'''

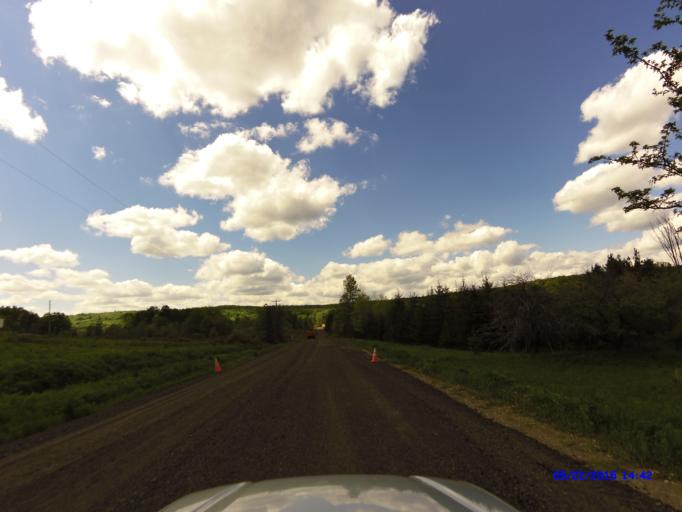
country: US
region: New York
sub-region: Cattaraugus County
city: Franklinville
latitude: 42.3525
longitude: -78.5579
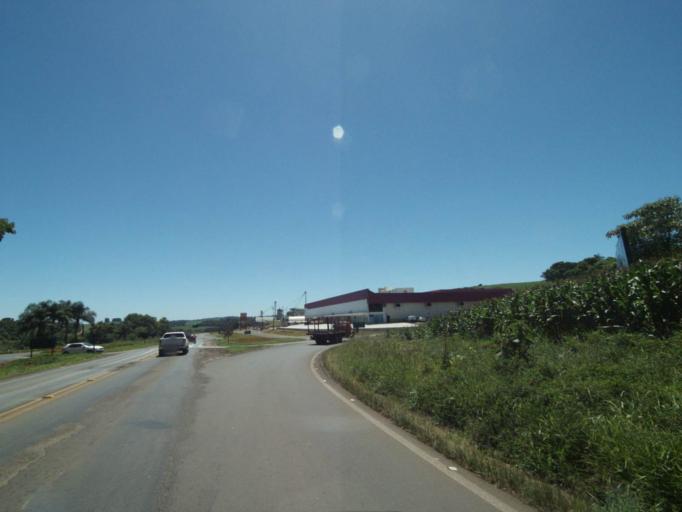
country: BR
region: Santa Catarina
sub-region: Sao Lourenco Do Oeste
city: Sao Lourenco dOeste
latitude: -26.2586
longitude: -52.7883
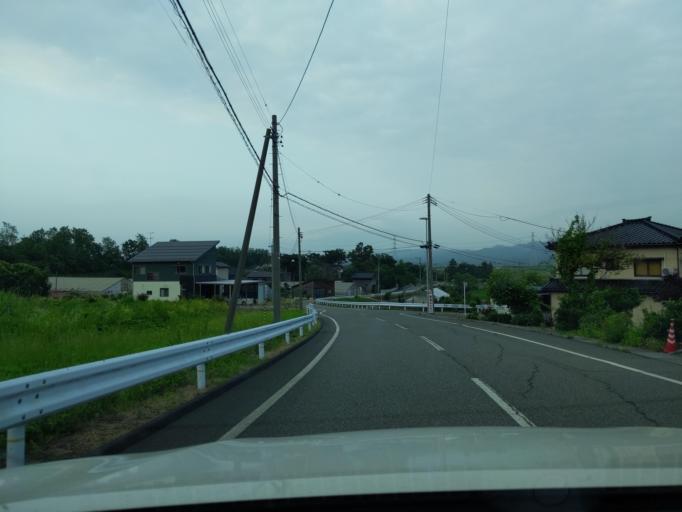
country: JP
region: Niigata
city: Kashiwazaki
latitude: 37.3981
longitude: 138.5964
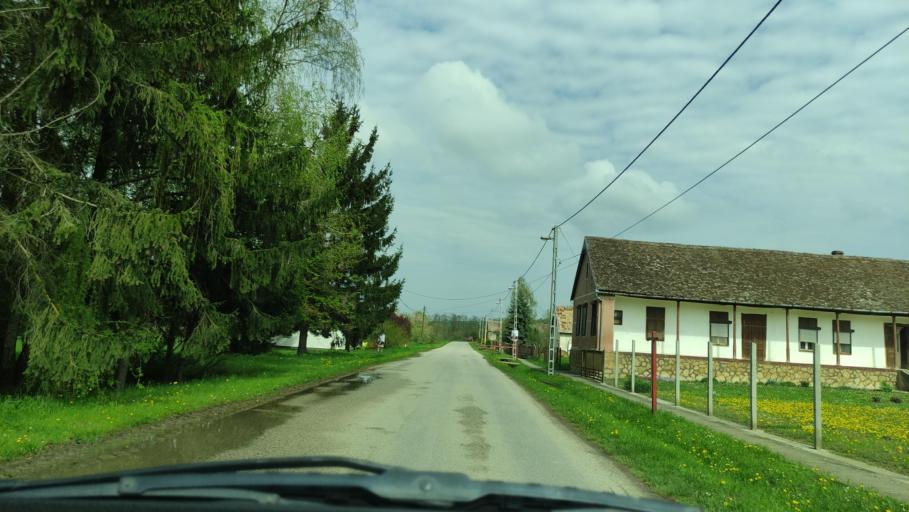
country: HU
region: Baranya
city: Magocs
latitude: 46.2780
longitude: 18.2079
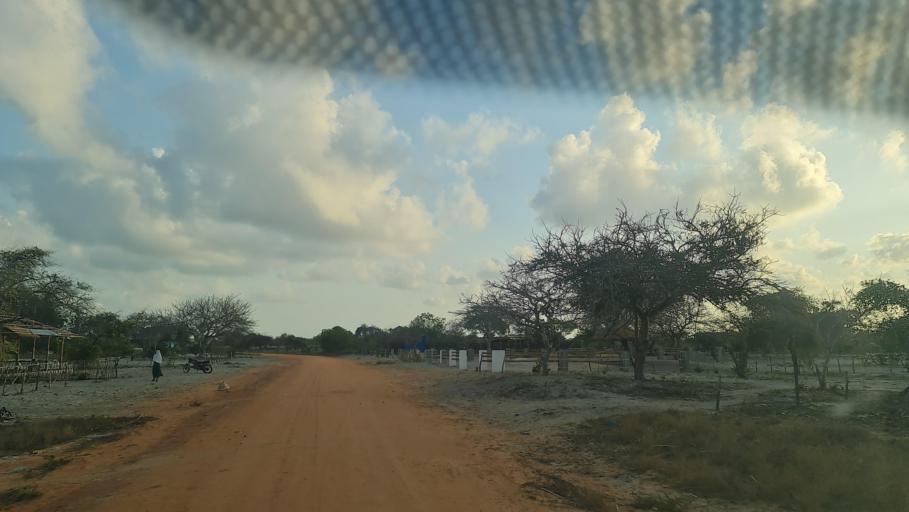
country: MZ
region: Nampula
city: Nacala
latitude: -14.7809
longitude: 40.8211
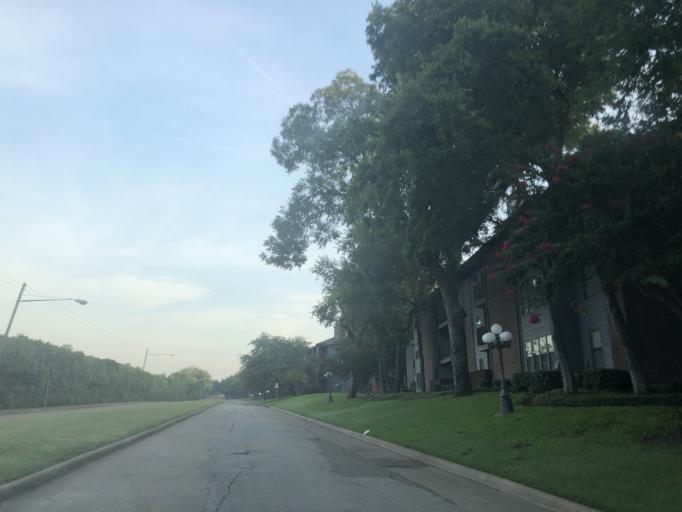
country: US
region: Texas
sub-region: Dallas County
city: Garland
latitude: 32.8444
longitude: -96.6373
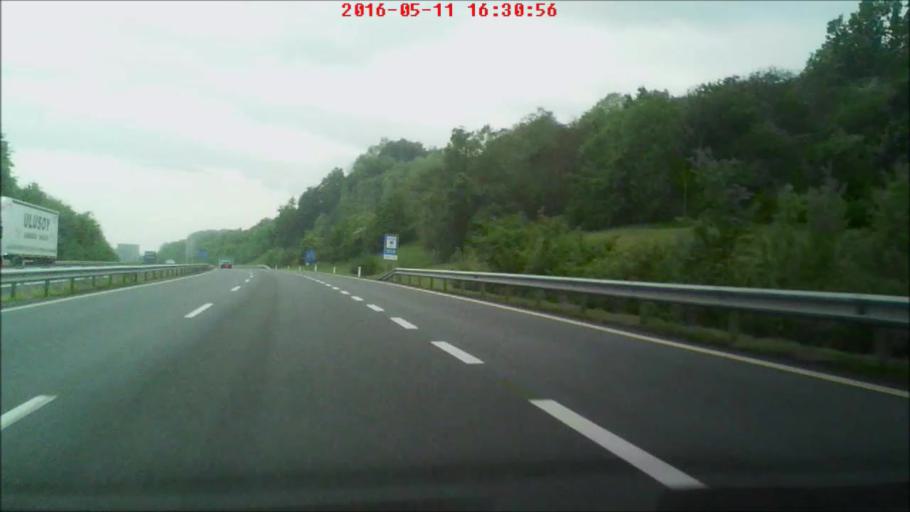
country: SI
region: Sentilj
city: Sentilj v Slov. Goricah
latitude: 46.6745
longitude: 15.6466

'''
'''

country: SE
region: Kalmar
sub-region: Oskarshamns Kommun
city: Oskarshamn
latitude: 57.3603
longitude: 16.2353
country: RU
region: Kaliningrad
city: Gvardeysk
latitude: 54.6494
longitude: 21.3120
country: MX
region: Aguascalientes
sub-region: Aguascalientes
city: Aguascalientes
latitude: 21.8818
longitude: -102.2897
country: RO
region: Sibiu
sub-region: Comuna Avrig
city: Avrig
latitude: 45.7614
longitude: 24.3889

'''
'''

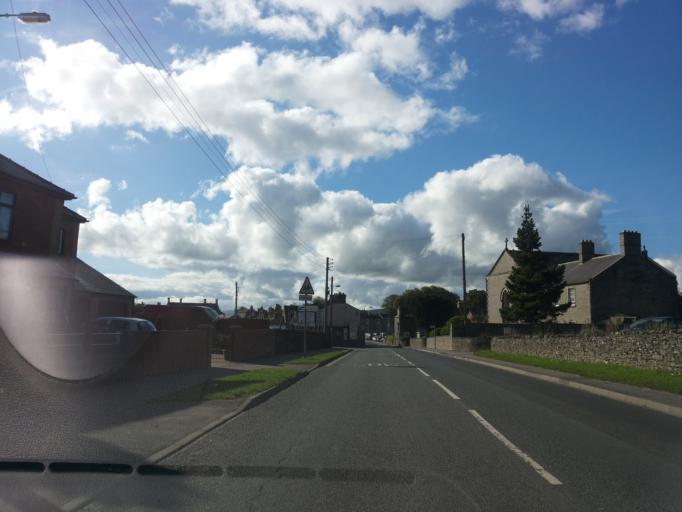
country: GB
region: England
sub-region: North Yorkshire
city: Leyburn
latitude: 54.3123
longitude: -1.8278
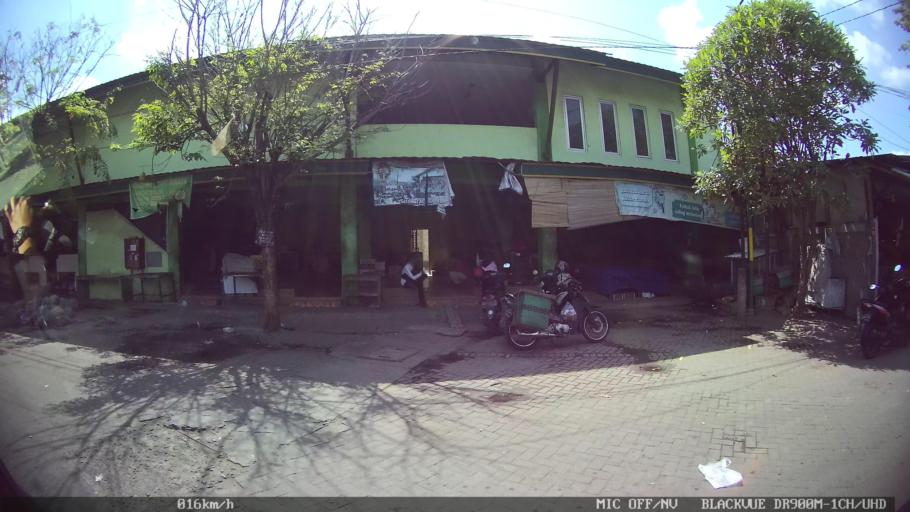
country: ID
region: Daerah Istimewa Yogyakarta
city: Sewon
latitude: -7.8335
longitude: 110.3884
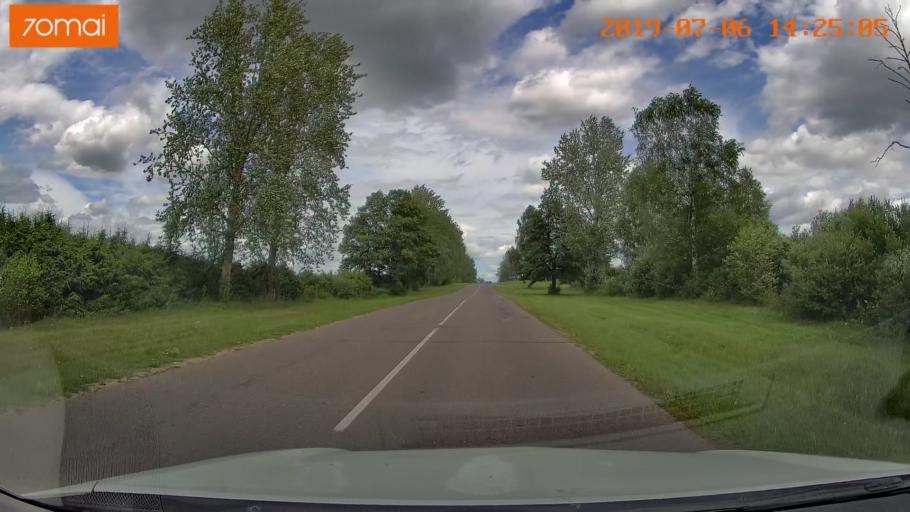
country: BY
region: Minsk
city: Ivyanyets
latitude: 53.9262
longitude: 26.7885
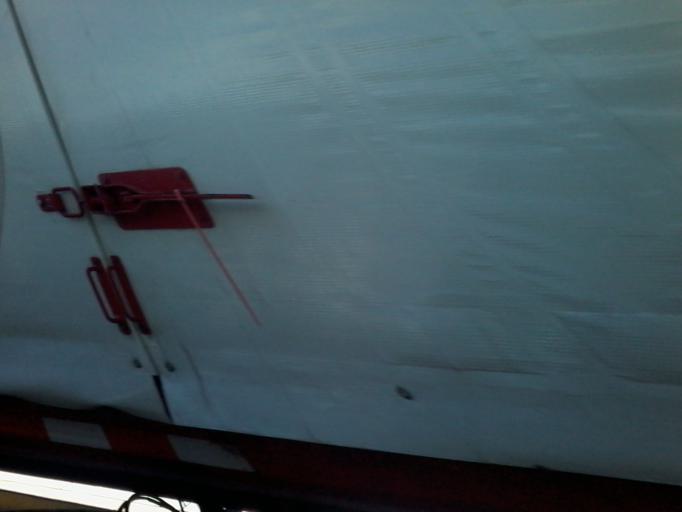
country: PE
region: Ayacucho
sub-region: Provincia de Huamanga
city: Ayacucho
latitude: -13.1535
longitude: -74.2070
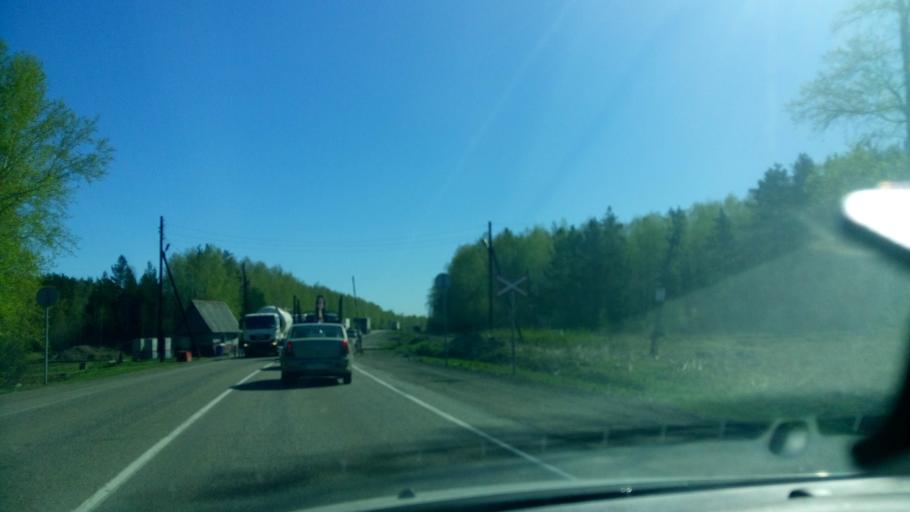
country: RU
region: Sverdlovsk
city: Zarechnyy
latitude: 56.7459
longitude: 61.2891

'''

Exercise description: Copy the entries above word for word, starting at the line containing "country: BR" and ending at the line containing "longitude: 15.6466", both lines included. Leave the pictures out.

Solution to this task:
country: BR
region: Santa Catarina
sub-region: Sao Lourenco Do Oeste
city: Sao Lourenco dOeste
latitude: -26.2586
longitude: -52.7883
country: JP
region: Niigata
city: Kashiwazaki
latitude: 37.3981
longitude: 138.5964
country: HU
region: Baranya
city: Magocs
latitude: 46.2780
longitude: 18.2079
country: MZ
region: Nampula
city: Nacala
latitude: -14.7809
longitude: 40.8211
country: US
region: Texas
sub-region: Dallas County
city: Garland
latitude: 32.8444
longitude: -96.6373
country: SI
region: Sentilj
city: Sentilj v Slov. Goricah
latitude: 46.6745
longitude: 15.6466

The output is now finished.